OpenAI, the leading AI research organization, has been engaged in extensive discussions and deliberations regarding the release of a tool capable of discerning whether an image has been created using DALL-E 3, their generative AI art model. According to Sandhini Agarwal, an OpenAI researcher specializing in safety and policy, while the accuracy of the classifier tool is deemed “really good,” it has not yet met OpenAI’s stringent quality standards.
Key Takeaway
OpenAI is grappling with the challenge of releasing a reliable tool that would have a significant impact on the interpretation of images, particularly determining whether they are authentic or misleading.
Mira Murati, OpenAI’s chief technology officer, mentioned during the Wall Street Journal’s Tech Live conference that the classifier tool exhibits an impressive 99% reliability in identifying unmodified photos generated by DALL-E 3. Although OpenAI’s goal could be to achieve 100% accuracy, Agarwal declined to confirm. Notably, the classifier maintains an accuracy of over 95% even when images undergo common modifications like cropping, resizing, or JPEG compression, and when elements from real images are superimposed on generated images.

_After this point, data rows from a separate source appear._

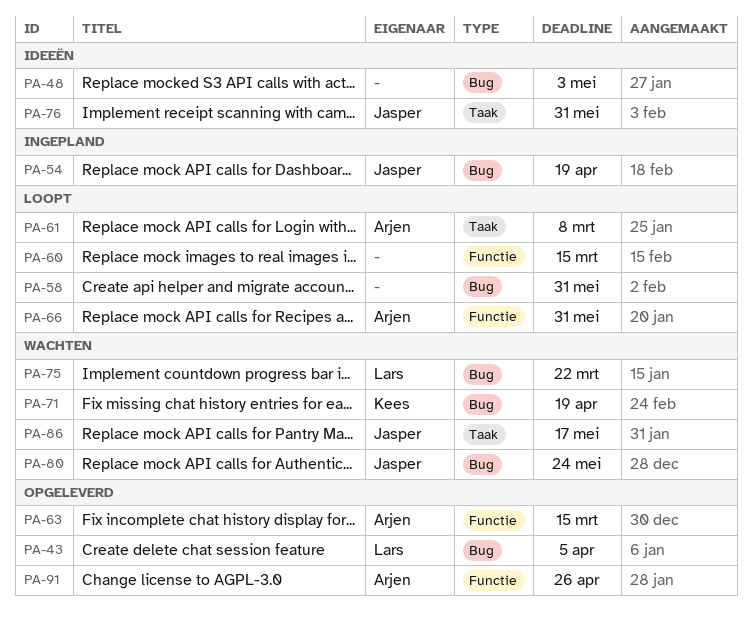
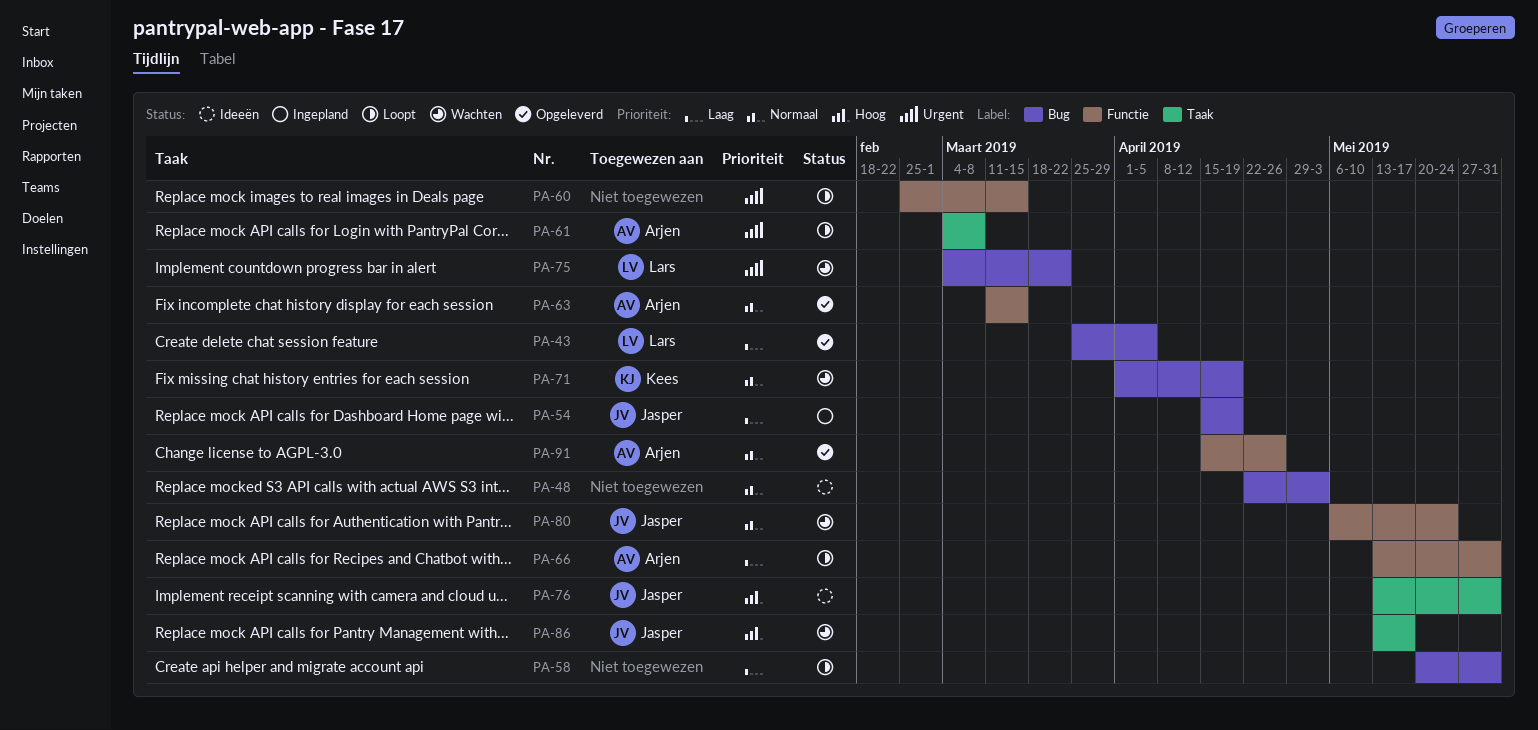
PA-80, label: Bug -> Functie

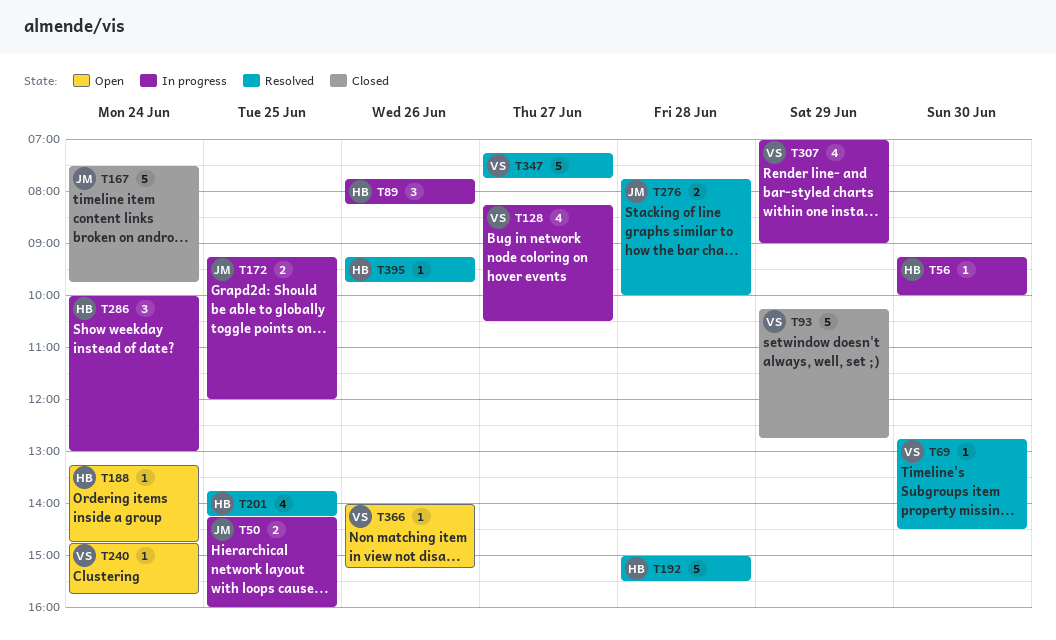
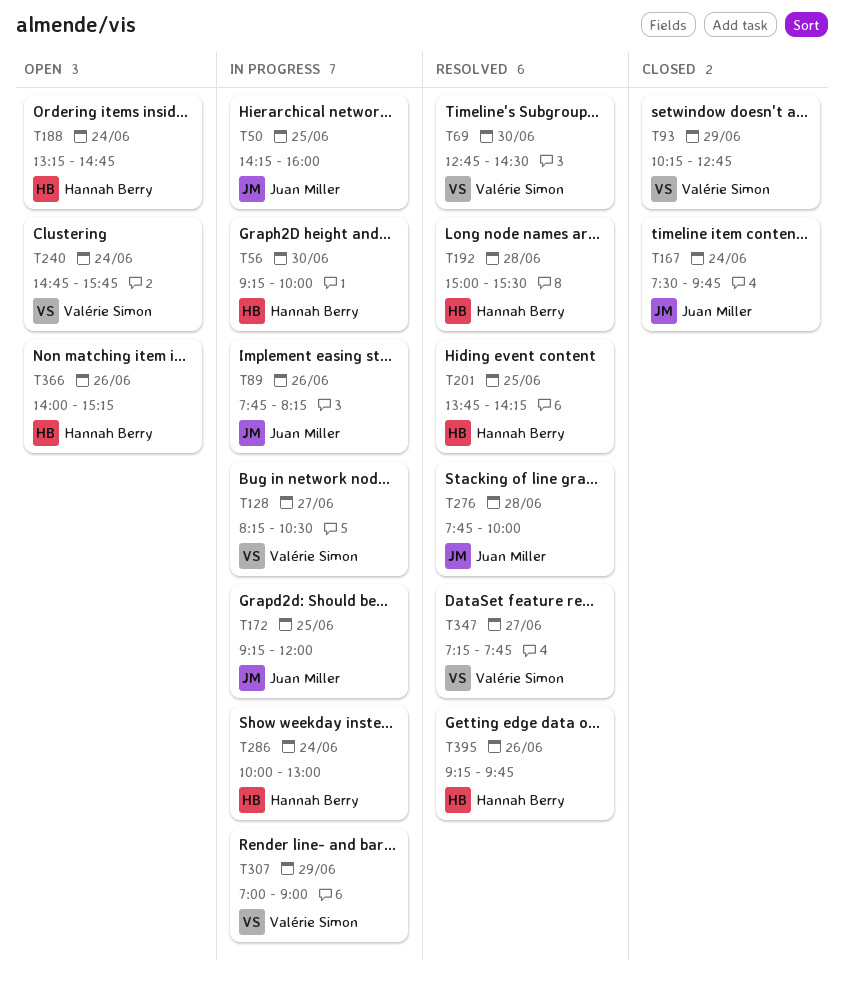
T89, owner: Hannah Berry -> Juan Miller
T366, owner: Valérie Simon -> Hannah Berry

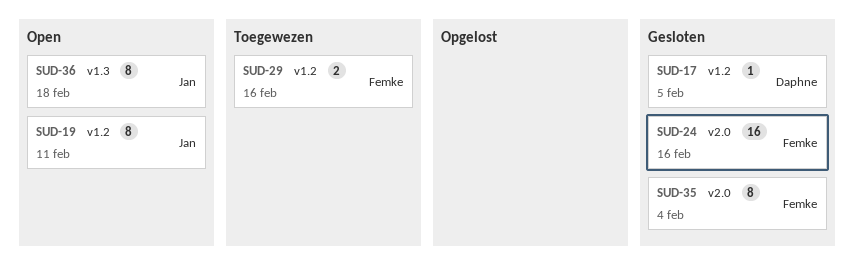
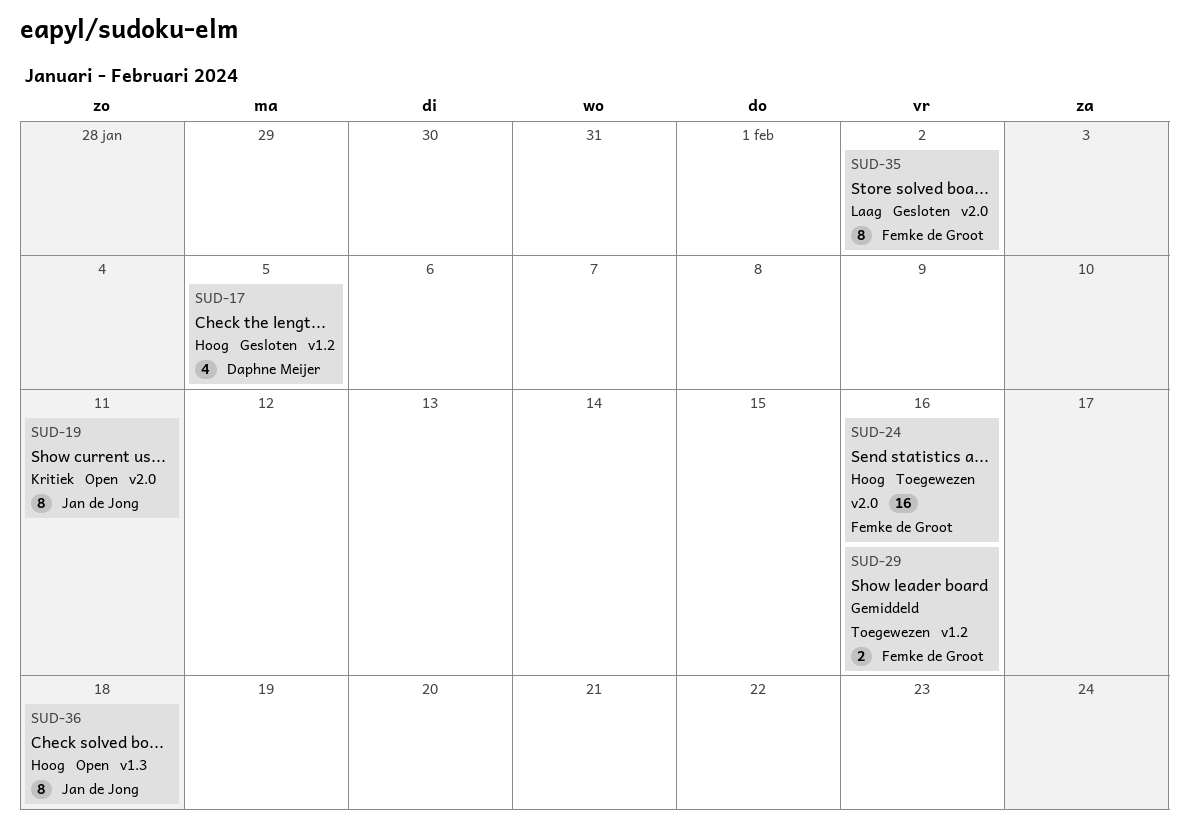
SUD-17, estimate: 1 -> 4
SUD-19, label: v1.2 -> v2.0
SUD-24, status: Gesloten -> Toegewezen
SUD-35, due: Feb 4 -> Feb 2

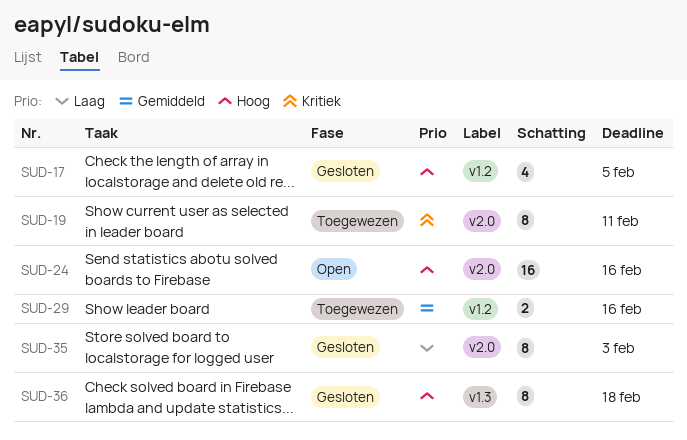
SUD-19, status: Open -> Toegewezen
SUD-24, status: Toegewezen -> Open
SUD-35, due: Feb 2 -> Feb 3
SUD-36, status: Open -> Gesloten

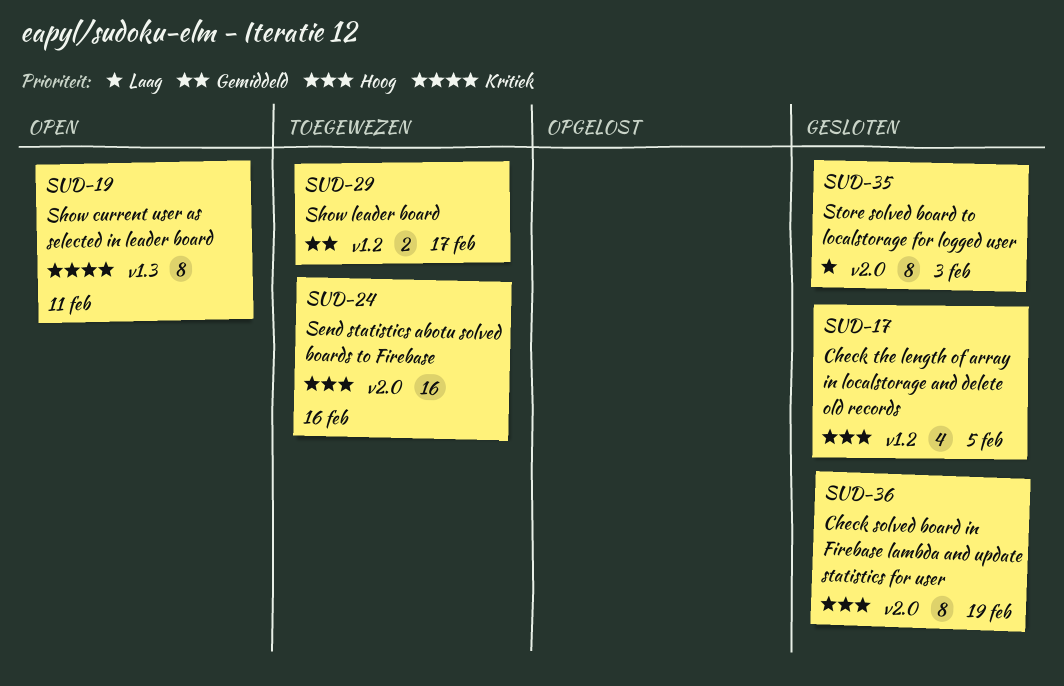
SUD-19, status: Toegewezen -> Open
SUD-19, label: v2.0 -> v1.3
SUD-24, status: Open -> Toegewezen
SUD-29, due: Feb 16 -> Feb 17
SUD-36, label: v1.3 -> v2.0
SUD-36, due: Feb 18 -> Feb 19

The hesitation from OpenAI might stem from past controversies surrounding its public classifier tool used for detecting AI-generated text. OpenAI had to withdraw the tool due to its low accuracy rate, which had received widespread criticism. Agarwal hints that the philosophical question of what constitutes an AI-generated image is also causing deliberations. While artwork produced entirely by DALL-E 3 is undeniably AI-generated, the classification becomes uncertain when images undergo multiple iterations, merge with other images, and undergo post-processing enhancements.
Agarwal emphasized the importance of gathering feedback from artists and individuals significantly impacted by such classifier tools to navigate these complex questions. Interestingly, other organizations are exploring watermarking and detection techniques to address the rise of AI deepfakes. For instance, DeepMind has proposed SynthID, a method to mark AI-generated images that are imperceptible to humans but detectable by specialized detectors. Startups like Imatag and Steg.AI also offer watermarking tools claiming resistance to image modifications.
However, the industry has yet to establish a unified watermarking or detection standard, which further raises concerns about their reliability. When asked about OpenAI’s image classifier supporting images generated by non-OpenAI tools, Agarwal did not commit to a definitive answer. Nevertheless, she acknowledged that depending on the reception of the current image classifier tool, OpenAI might explore expanding its capabilities to include detection of images created by other generative tools in the future.